You can find where the series converges using D'Alembert's convergence test. Namely,
$$\lim\limits_{n\to\infty}\frac{|(n+1)x_{n+1}|}{|nx_n|} = \lim\limits_{n\to\infty}\left| \frac{n+1}{n}\right||x| = |x|$$ If this limit is less than 1 (i.e. $|x|< 1$), then the series converges. When $|x|>1$, then the series diverges. For $|x|=1$, the test is inconclusive, but we can verify by plugging in $x=1$ and $x=-1$ respectively, that those series diverge. Another special case to consider is $x=0$, for which the series obviously converges (and its sum is 0).
Thus, we conclude that this series converges iff $|x|<1$.

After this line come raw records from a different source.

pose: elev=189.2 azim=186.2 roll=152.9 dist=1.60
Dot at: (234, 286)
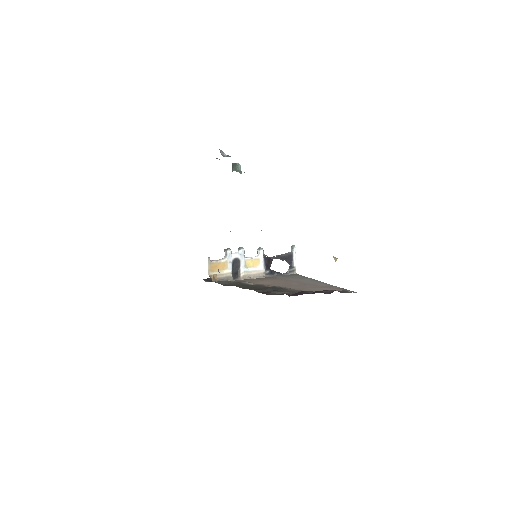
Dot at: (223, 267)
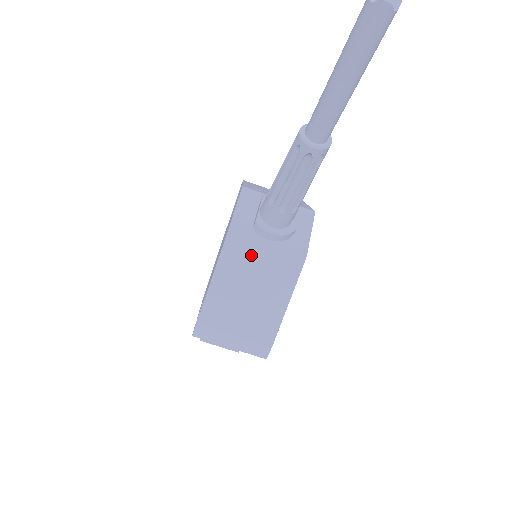
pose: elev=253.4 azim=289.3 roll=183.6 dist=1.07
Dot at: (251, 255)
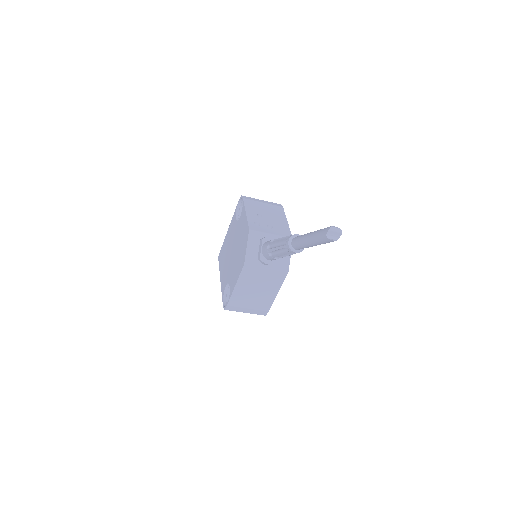
Dot at: (257, 274)
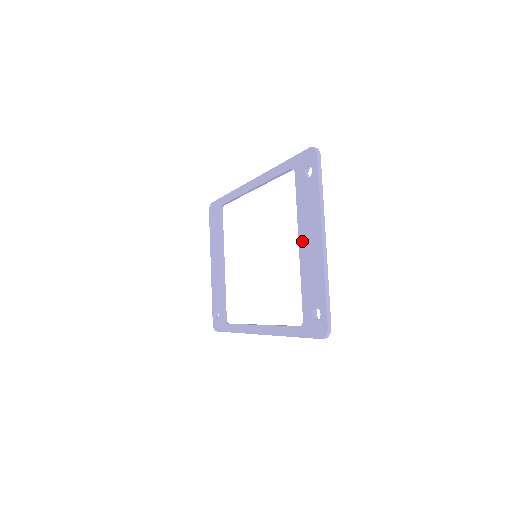
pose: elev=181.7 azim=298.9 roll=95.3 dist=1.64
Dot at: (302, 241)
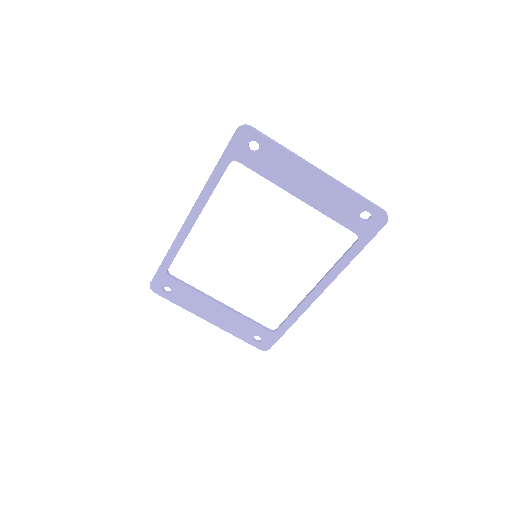
Dot at: (299, 193)
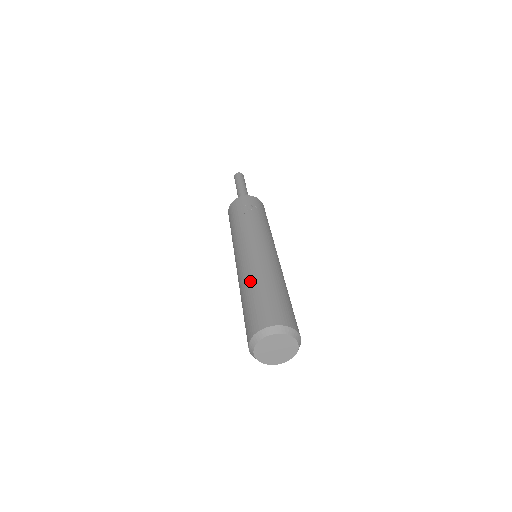
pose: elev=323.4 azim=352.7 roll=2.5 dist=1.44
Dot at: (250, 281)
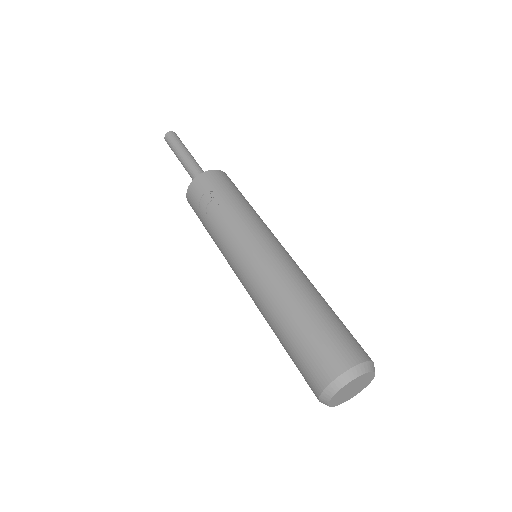
Dot at: (271, 322)
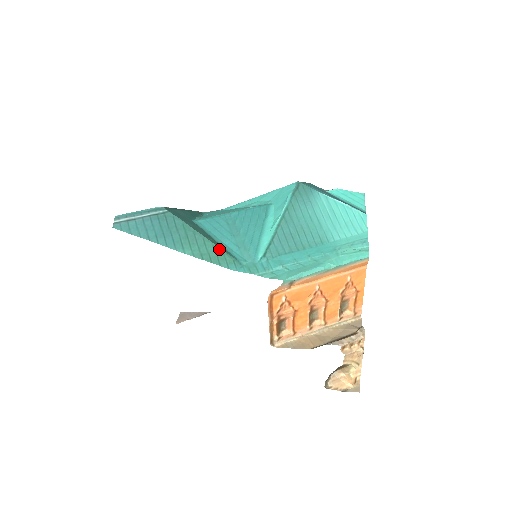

Now I will address your question about the permutation of elements.
Let $$P_N=\sum\limits_{n=1}^Nnx^n$$ Note that $$P=\lim\limits_{N\to\infty}P_N$$
We have $$P_N=x\cdot \sum\limits_{n=1}^N nx^{n-1} = x \cdot \left(\underbrace{1+x+...+x^{N-1}}+\underbrace{x+2x^2+...+(N-1)x^{N-1}}\right) =$$ $$= x \cdot \left( \sum\limits_{n=0}^{N-1} x^n + \sum\limits_{n=1}^{N-1} nx^n\right) = x \cdot \left( \frac{1-x^N}{1-x} + P_{N-1} \right)$$
Letting $N\to\infty$, we arrive at the same result as you did. You can also notice that I did the same manipulations as you did, the only difference is that I was considering finite sums.

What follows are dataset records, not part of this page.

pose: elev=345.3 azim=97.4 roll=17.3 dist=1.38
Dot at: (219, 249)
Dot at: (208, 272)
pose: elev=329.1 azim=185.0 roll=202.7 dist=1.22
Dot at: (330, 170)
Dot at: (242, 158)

There is a theorem that states that if a series converges absolutely (the one in your example does), then any series obtained by any permutation of the summands converges and it has the same sum as the starting series.
If you find yourself unsure whether you can permute the summands, try to consider finite sums, because then you can use any manipulations that apply to finite sums, including permutation of elements. After that, just take the limit as $N \to \infty$.
Hint: For the finite $$\sum_{i=1}^{n}ix^i$$ we get $$\sum_{i=1}^{n}i x^i=\frac{(n x-n-1) x^{n+1}+x}{(1-x)^2}$$